The measure would allow far more rigorous demands than the voter ID requirement recently upheld by the Supreme Court, in which voters had to prove their identity with a government-issued card. Sponsors of the amendment — which requires the approval of voters to go into effect, possibly in an August referendum — say it is part of an effort to prevent illegal immigrants from affecting the political process.

The article reports that other states are mulling similar measures, but the Missouri proposal could possibly be enacted before this year’s election.

Currently, you only have to prove you are a citizen to register in one state!

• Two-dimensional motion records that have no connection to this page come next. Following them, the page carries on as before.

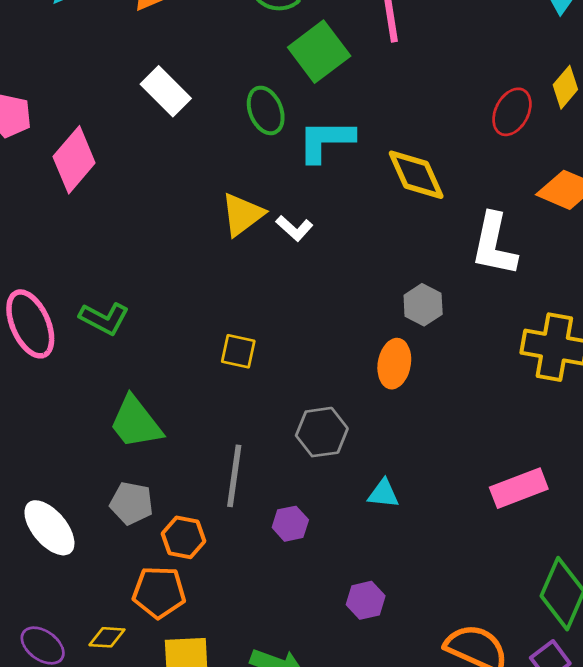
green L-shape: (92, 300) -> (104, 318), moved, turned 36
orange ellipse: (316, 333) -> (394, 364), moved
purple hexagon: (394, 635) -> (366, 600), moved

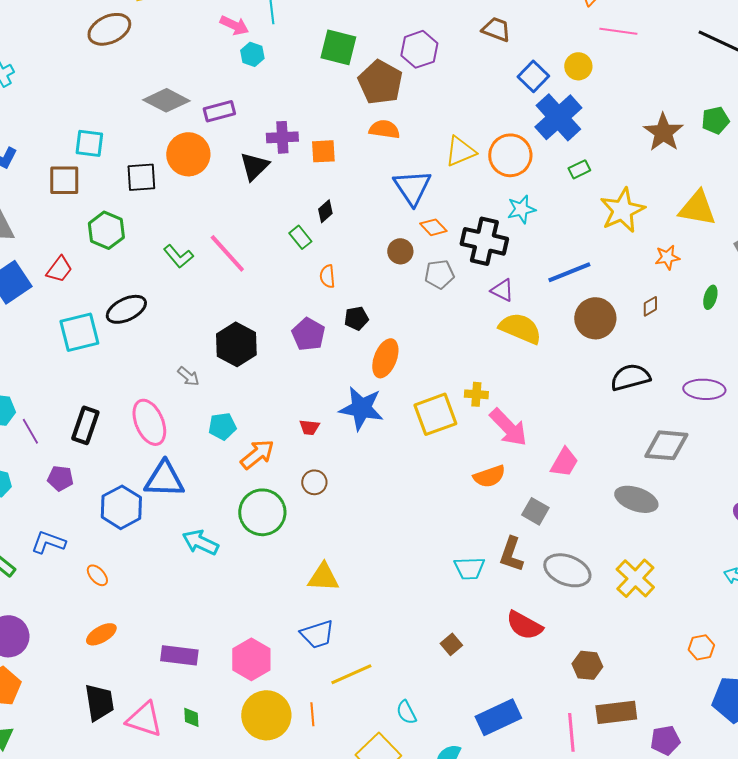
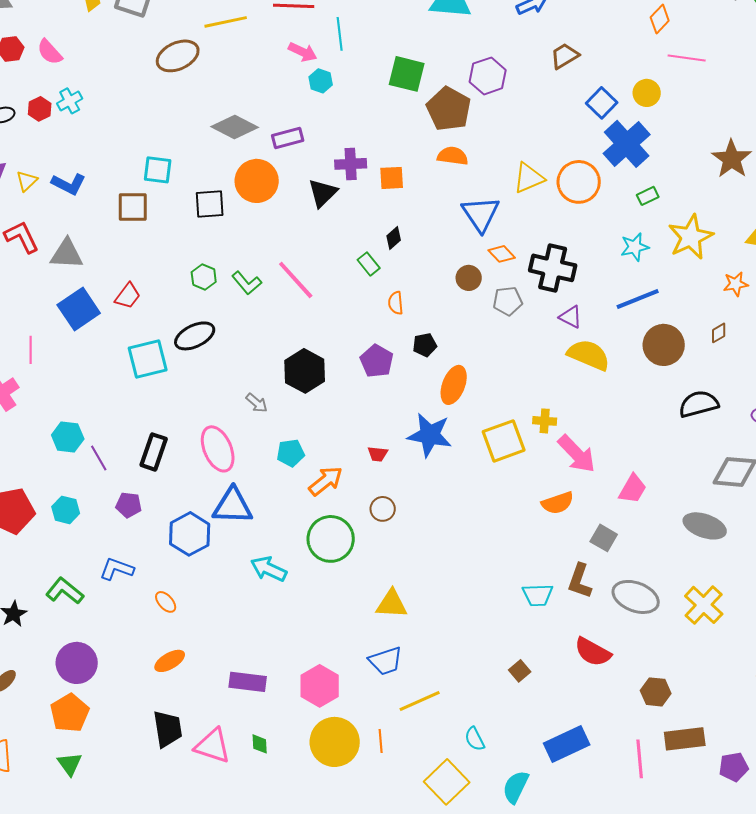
brown trapezoid: (496, 29) -> (565, 56), turned -52
cyan star: (521, 209) -> (635, 247), moved
green hexagon: (106, 230) -> (204, 277), moved, size x0.7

In Arizona, the only state that requires proof of citizenship to register to vote, more than 38,000 voter registration applications have been thrown out since the state adopted its measure in 2004. That number was included in election data obtained through a lawsuit filed by voting rights advocates and provided to The New York Times. More than 70 percent of those registrations came from people who stated under oath that they were born in the United States, the data showed.

What ? You mean non-citizens breaking the law actually lied about it? Horrors!

As for actually proving identity when voting, half of the states require that:

Already, 25 states, including Missouri, require some form of identification at the polls. Seven of those states require or can request photo ID. More states may soon decide to require photo ID now that the Supreme Court has upheld the practice. Democrats have already criticized these requirements as implicitly intended to keep lower-income voters from the polls, and are likely to fight even more fiercely now that the requirements are expanding to include immigration status.

As I reported in a VDARE.COM article several years ago, here in Mexico they have a free government-issued voter ID card. When the voter shows up at the polls, his ID card photo is checked against that of a book that contains the photo of every voter in the precinct.

Meanwhile, back in Missouri:

The Missouri secretary of state, Robin Carnahan, a Democrat who opposes the measure, estimated that it could disenfranchise up to 240,000 registered voters who would be unable to prove their citizenship.

Well, if they really are citizens, there ought to be a way to prove it.

And here’s somebody who doesn’t think it’s a hardship:

Thor Hearne, a lawyer from Missouri who has been a strong advocate for voter ID laws, cited a California congressional race in 1996 in which a Republican, Bob Dornan, was narrowly defeated. Mr. Dornan contested the results, claiming that illegal immigrants had voted.

After a 14-month investigation by state, county and federal officials, a panel concluded that up to 624 noncitizens may have registered to vote. The report came to no firm determination of whether any of those people had actually voted.

Mr. Hearne said the requirement would not pose a significant hardship on voters.

“There were a lot of the same alarmist charges regarding Indiana voter ID law and how it would disenfranchise so many people,” Mr. Hearne said, “and those allegations were not accepted by the Supreme Court.”

And I like this part:

(Hearne) added that if states actively provided a free form of identification proving citizenship, the number of people who would be disenfranchised would be very low.

Right on! And, that’s exactly what they do in Mexico ! Why can’t they do it in the United States?